Question

The function $f(x) = \frac{\lambda \sin x + 6 \cos x}{2 \sin x + 3 \cos x}$ is increasing, if

• A. $\lambda \gt 2$
• B. $\lambda \lt 4$
• C. $\lambda \ge 4$
• D. $\lambda \gt 1$

Hint:

For any function of the form $f(x) = \frac{a \sin x + b \cos x}{c \sin x + d \cos x}$, the numerator of its derivative simplifies elegantly to a constant determinant value: $ad - bc$. For the function to be increasing, simply set $ad - bc \ge 0$. Here, $(\lambda)(3) - (6)(2) \ge 0 \implies 3\lambda - 12 \ge 0 \implies \lambda \ge 4$. This bypasses long differentiation entirely!

Answer 1

The Correct Option is C

Step 1: Understanding the Question:
We are given a rational trigonometric function $f(x) = \frac{\lambda \sin x + 6 \cos x}{2 \sin x + 3 \cos x}$ and told that it is an increasing function. We need to determine the mathematical condition that the parameter $\lambda$ must satisfy.
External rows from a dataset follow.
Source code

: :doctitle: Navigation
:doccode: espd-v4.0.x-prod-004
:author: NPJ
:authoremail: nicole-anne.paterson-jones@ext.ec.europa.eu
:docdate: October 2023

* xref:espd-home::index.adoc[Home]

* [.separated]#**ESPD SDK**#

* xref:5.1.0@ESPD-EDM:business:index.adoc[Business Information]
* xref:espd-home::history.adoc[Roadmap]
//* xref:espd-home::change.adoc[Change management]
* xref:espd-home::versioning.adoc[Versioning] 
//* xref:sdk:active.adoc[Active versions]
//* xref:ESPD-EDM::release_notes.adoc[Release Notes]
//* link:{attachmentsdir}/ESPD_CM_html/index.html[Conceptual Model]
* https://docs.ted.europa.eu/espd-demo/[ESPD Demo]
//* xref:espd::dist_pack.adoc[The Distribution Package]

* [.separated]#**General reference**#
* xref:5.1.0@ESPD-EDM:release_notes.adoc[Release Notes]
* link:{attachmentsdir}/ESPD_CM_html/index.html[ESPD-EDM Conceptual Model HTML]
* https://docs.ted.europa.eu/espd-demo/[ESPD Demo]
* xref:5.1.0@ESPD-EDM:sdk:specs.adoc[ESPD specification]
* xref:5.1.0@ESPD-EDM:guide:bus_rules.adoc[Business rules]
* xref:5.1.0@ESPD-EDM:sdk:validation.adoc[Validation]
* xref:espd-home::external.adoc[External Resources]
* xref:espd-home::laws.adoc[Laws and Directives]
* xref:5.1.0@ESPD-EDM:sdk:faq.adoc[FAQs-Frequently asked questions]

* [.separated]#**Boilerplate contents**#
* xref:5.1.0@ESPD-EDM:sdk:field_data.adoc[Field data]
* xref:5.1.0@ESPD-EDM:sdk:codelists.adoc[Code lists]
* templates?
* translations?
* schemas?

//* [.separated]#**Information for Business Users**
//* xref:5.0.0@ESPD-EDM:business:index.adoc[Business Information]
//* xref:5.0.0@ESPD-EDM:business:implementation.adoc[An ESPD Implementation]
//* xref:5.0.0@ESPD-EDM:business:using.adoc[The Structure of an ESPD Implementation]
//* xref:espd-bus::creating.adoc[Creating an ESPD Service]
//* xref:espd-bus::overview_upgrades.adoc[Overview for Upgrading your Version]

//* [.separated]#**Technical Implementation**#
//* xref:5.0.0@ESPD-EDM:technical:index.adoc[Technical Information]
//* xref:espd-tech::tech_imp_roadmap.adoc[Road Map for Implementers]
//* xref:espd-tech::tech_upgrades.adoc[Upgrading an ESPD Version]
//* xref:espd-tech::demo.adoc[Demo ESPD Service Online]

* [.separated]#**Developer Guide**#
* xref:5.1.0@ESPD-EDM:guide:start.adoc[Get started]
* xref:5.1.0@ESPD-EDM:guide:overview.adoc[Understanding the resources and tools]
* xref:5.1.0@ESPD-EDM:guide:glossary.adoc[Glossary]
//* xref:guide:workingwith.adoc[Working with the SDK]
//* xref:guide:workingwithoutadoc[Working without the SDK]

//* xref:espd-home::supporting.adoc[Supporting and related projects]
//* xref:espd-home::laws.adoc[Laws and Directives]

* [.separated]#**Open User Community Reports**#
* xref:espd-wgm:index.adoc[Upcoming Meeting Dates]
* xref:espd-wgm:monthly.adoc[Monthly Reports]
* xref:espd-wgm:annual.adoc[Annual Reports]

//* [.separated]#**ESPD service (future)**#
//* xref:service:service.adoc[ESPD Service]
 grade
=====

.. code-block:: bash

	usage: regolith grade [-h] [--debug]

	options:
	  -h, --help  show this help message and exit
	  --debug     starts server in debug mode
Step 2: Key Formula or Approach:
For any differentiable function to be monotonically increasing, its first derivative must be non-negative, meaning $f'(x) \ge 0$. We will apply the quotient rule of differentiation: $$\left(\frac{u}{v}\right)' = \frac{u'v - uv'}{v^2}$$ Since the denominator $v^2 = (2 \sin x + 3 \cos x)^2$ is always positive where the function is defined, $f'(x) \ge 0$ simplifies to requiring the numerator of the derivative to be greater than or equal to zero.

Step 3: Detailed Explanation:
Let's differentiate $f(x)$ with respect to $x$: $$f'(x) = \frac{(\lambda \cos x - 6 \sin x)(2 \sin x + 3 \cos x) - (\lambda \sin x + 6 \cos x)(2 \cos x - 3 \sin x)}{(2 \sin x + 3 \cos x)^2}$$ Expanding the terms in the numerator: $$\text{Numerator} = (2\lambda \sin x \cos x + 3\lambda \cos^2 x - 12 \sin^2 x - 18 \sin x \cos x) - (2\lambda \sin x \cos x - 3\lambda \sin^2 x + 12 \cos^2 x - 18 \sin x \cos x)$$ Notice that the terms $2\lambda \sin x \cos x$ and $-18 \sin x \cos x$ appear in both groups and completely cancel out: $$\text{Numerator} = 3\lambda \cos^2 x - 12 \sin^2 x + 3\lambda \sin^2 x - 12 \cos^2 x$$ Group the matching coefficients together: $$\text{Numerator} = 3\lambda(\sin^2 x + \cos^2 x) - 12(\sin^2 x + \cos^2 x)$$ Using the fundamental identity $\sin^2 x + \cos^2 x = 1$: $$\text{Numerator} = 3\lambda(1) - 12(1) = 3\lambda - 12$$ For the function to be increasing, we require: $$3\lambda - 12 \ge 0 \implies 3\lambda \ge 12 \implies \lambda \ge 4$$

Step 4: Final Answer:
The function is increasing if $\lambda \ge 4$, which corresponds to option (C).